Abstract

Large area thin films of few-layered unfunctionalized graphene platelets are developed with fine control over the thickness. The thin films are obtained by a Langmuir-Blodgett assembly at the interface of graphene solution in N-methyl-2-pyrrolidone (NMP) and water, and their optoelectronic properties and conduction mechanism are investigated in relation to lateral flake size and thin film thickness. The electrical conductivity and carrier mobility are affected by the flake size (200 nm to 1 μm) and by the packing of the nanostructure platelet network. General effective medium theory is used to explain the thickness dependent conductivity and to determine the percolation threshold film thickness which was found to be about 10 nm (at a volume fraction of ~39%) for a Langmuir-Blodgett film of an average platelet lateral size of 170 ± 40 nm.
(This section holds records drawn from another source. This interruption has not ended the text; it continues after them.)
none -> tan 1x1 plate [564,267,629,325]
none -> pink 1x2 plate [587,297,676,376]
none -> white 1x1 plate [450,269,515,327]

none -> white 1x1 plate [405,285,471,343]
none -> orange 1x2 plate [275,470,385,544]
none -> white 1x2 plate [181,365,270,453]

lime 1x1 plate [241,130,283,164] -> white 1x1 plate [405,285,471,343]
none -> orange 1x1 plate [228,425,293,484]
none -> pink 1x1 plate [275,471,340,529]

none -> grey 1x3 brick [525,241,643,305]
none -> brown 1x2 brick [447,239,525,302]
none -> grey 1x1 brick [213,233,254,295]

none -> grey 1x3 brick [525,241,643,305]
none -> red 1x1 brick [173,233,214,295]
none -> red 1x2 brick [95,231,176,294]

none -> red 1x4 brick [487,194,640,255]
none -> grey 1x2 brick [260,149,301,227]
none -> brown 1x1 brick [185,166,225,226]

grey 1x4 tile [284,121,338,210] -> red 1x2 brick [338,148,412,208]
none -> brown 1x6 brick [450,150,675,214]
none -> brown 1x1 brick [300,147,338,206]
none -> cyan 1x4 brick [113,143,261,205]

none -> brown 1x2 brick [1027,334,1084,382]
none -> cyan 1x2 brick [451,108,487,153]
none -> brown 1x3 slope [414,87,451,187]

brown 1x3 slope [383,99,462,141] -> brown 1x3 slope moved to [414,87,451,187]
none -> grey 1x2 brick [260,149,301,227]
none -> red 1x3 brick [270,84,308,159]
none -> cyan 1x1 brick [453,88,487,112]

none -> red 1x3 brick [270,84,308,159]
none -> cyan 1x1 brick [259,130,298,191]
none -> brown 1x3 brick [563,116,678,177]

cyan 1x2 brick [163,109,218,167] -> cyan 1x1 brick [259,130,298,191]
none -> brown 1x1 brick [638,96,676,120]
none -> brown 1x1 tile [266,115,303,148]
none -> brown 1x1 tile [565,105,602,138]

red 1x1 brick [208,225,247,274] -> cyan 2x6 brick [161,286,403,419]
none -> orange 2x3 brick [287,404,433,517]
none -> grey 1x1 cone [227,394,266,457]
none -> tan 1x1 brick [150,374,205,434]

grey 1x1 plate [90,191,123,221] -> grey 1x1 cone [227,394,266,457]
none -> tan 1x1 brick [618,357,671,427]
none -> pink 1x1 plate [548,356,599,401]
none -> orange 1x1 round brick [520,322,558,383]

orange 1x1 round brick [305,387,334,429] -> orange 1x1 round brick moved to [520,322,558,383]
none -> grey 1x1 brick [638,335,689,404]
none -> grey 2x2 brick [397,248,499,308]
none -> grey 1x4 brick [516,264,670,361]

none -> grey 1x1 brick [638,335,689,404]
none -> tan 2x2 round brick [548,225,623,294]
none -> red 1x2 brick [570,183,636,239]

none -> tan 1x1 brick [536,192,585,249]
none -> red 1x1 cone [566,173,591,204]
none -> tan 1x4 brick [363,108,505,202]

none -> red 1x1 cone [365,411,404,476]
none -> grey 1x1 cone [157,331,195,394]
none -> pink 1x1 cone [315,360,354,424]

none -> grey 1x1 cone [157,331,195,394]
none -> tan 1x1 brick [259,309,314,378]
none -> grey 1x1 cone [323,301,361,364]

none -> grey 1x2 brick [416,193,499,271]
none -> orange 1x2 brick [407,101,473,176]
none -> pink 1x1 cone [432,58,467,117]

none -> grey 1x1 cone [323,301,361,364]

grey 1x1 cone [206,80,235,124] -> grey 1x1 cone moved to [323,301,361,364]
The electronic behaviour of the material shows more similarities with polycrystalline turbostratic graphite than thin films of reduced graphene oxide, carbon nanotubes, or disordered conducting polymers. While in these systems the conduction mechanism is often dominated by the presence of an energy barrier between conductive and non-conductive regions in the network, in the exfoliated graphene networks the conduction mechanism can be explained by the simple two-band model which is characteristic of polycrystalline graphite.